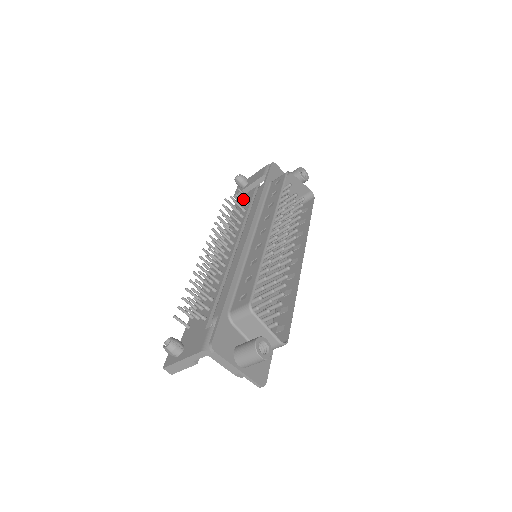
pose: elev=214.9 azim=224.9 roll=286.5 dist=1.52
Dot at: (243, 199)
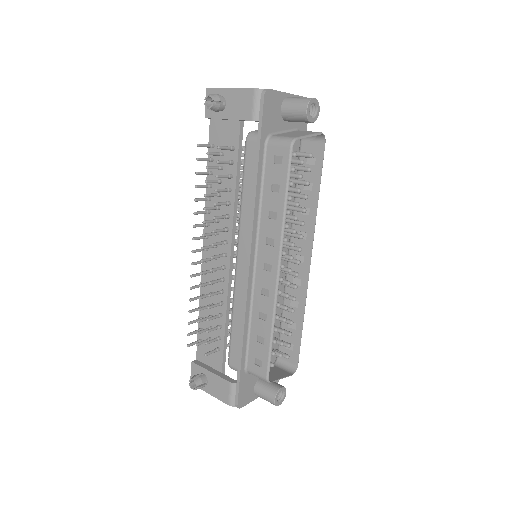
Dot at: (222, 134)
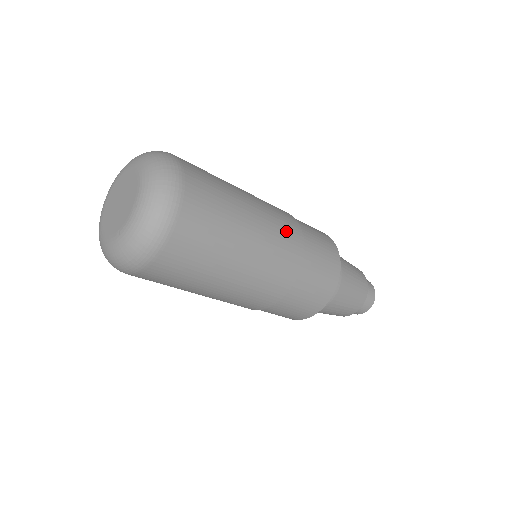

==

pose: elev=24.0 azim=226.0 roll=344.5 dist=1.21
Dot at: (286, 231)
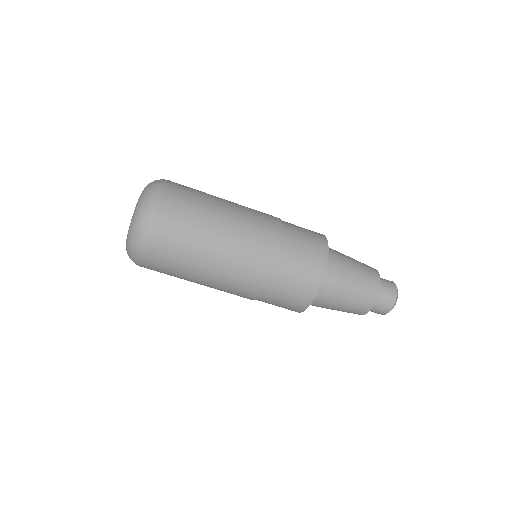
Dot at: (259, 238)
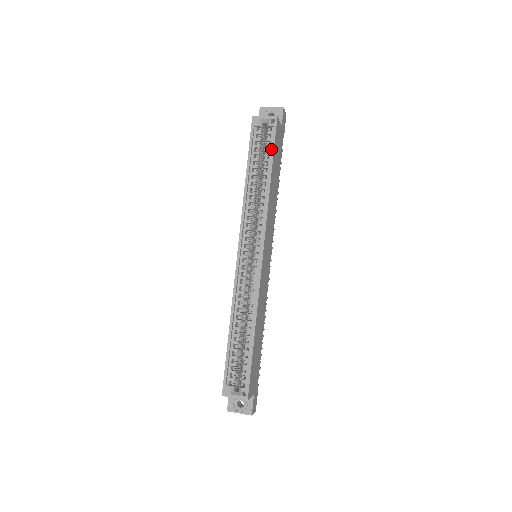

--

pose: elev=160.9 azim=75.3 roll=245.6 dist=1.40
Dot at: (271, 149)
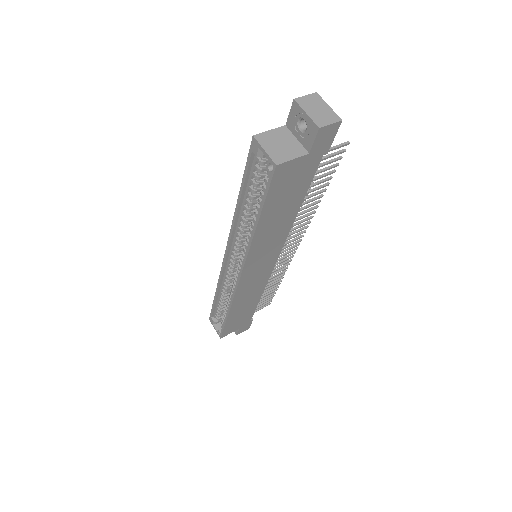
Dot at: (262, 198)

◆ Brief:
Copy out the lines starting at the one that contains "pose: elev=214.9 azim=224.9" and ending after the one that contains "Dot at: (222, 134)", including both. Leave out any pictures.

◆ Exercise response:
pose: elev=214.9 azim=224.9 roll=286.5 dist=1.52
Dot at: (243, 199)
Dot at: (222, 134)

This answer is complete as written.